■ **EXERCISE AIM**: Every entry should be returned unchanged, with the pictures omitted.

■ **ENTRIES PROVIDED**:
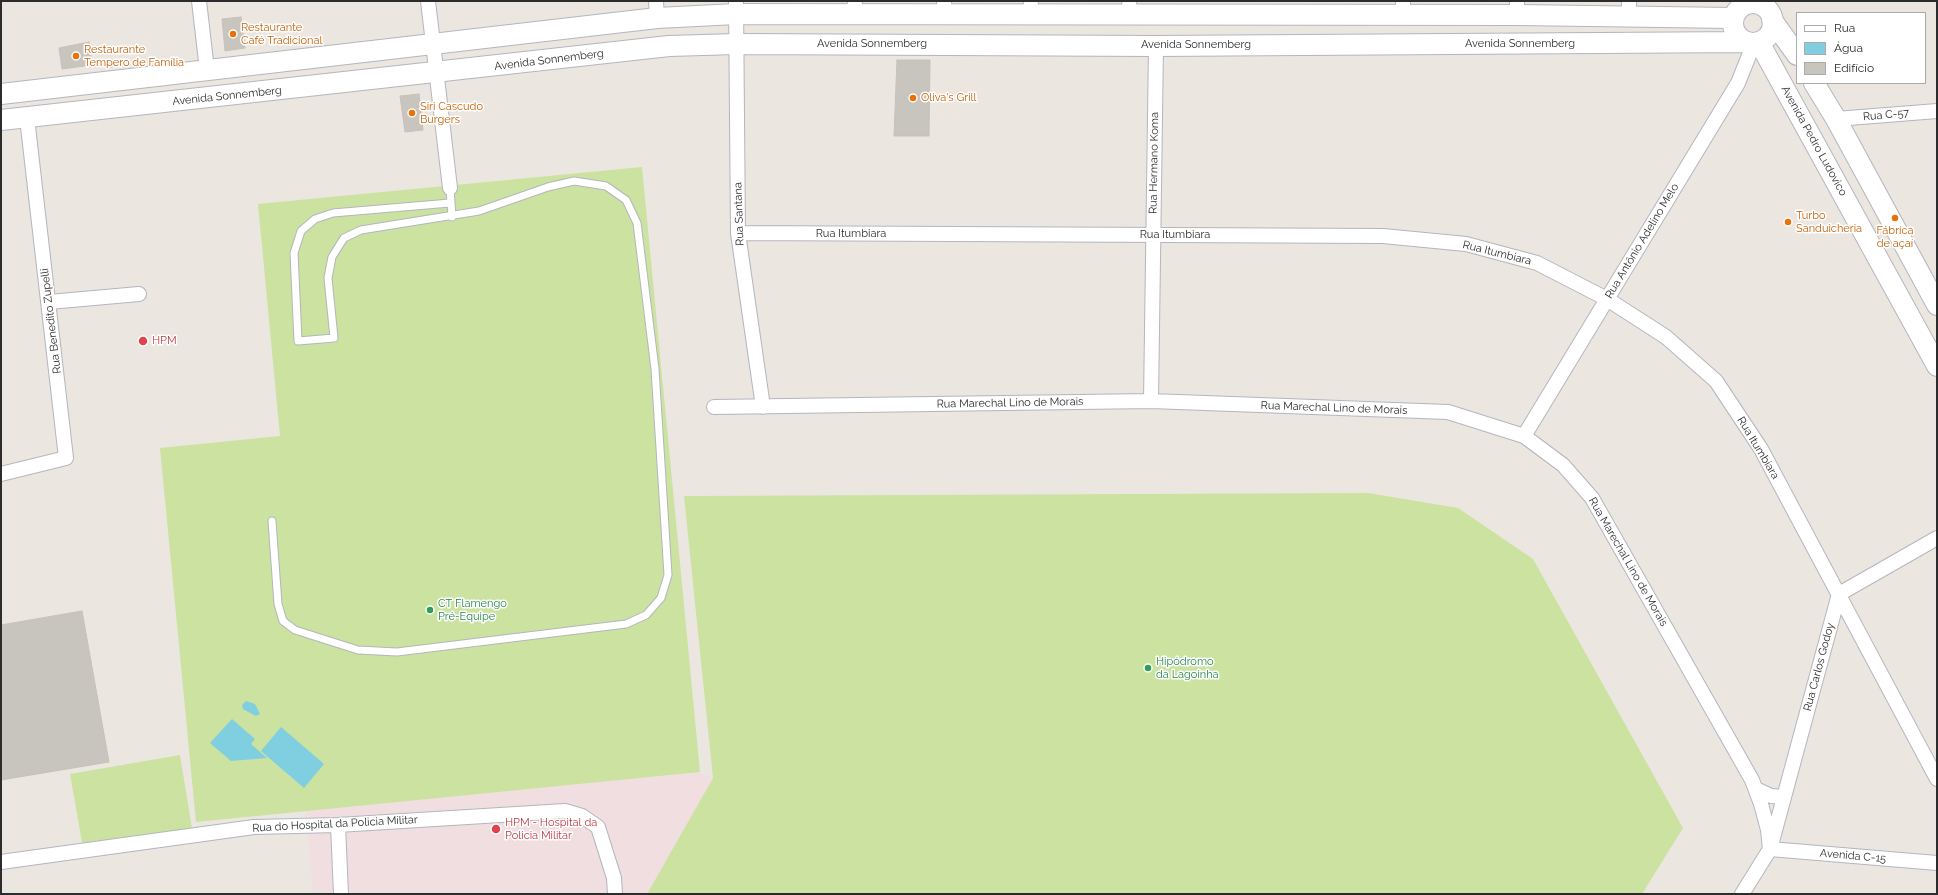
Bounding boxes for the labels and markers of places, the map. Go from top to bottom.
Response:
place label: Restaurante Café Tradicional [241,21,322,47]
marker: Restaurante Café Tradicional [228,29,238,39]
place label: Restaurante Tempero de Família [84,43,184,69]
marker: Restaurante Tempero de Família [71,51,81,61]
place label: Oliva's Grill [921,91,977,105]
marker: Oliva's Grill [908,93,918,103]
place label: Siri Cascudo Burgers [420,100,483,126]
marker: Siri Cascudo Burgers [407,108,417,118]
place label: Turbo Sanduicheria [1796,209,1862,235]
marker: Fábrica de açaí [1890,213,1900,223]
marker: Turbo Sanduicheria [1783,217,1793,227]
place label: Fábrica de açaí [1877,224,1913,250]
place label: HPM [152,334,177,348]
marker: HPM [137,335,149,347]
place label: CT Flamengo Pré-Equipe [438,597,507,623]
marker: CT Flamengo Pré-Equipe [425,605,435,615]
place label: Hipódromo da Lagoinha [1156,655,1219,681]
marker: Hipódromo da Lagoinha [1143,663,1153,673]
place label: HPM - Hospital da Policia Militar [505,816,597,842]
marker: HPM - Hospital da Policia Militar [490,823,502,835]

■ **FINISHED TASK**:
Bounding boxes for the labels and markers of places, the map. Go from top to bottom.
Response:
place label: Restaurante Café Tradicional [241,21,322,47]
marker: Restaurante Café Tradicional [228,29,238,39]
place label: Restaurante Tempero de Família [84,43,184,69]
marker: Restaurante Tempero de Família [71,51,81,61]
place label: Oliva's Grill [921,91,977,105]
marker: Oliva's Grill [908,93,918,103]
place label: Siri Cascudo Burgers [420,100,483,126]
marker: Siri Cascudo Burgers [407,108,417,118]
place label: Turbo Sanduicheria [1796,209,1862,235]
marker: Fábrica de açaí [1890,213,1900,223]
marker: Turbo Sanduicheria [1783,217,1793,227]
place label: Fábrica de açaí [1877,224,1913,250]
place label: HPM [152,334,177,348]
marker: HPM [137,335,149,347]
place label: CT Flamengo Pré-Equipe [438,597,507,623]
marker: CT Flamengo Pré-Equipe [425,605,435,615]
place label: Hipódromo da Lagoinha [1156,655,1219,681]
marker: Hipódromo da Lagoinha [1143,663,1153,673]
place label: HPM - Hospital da Policia Militar [505,816,597,842]
marker: HPM - Hospital da Policia Militar [490,823,502,835]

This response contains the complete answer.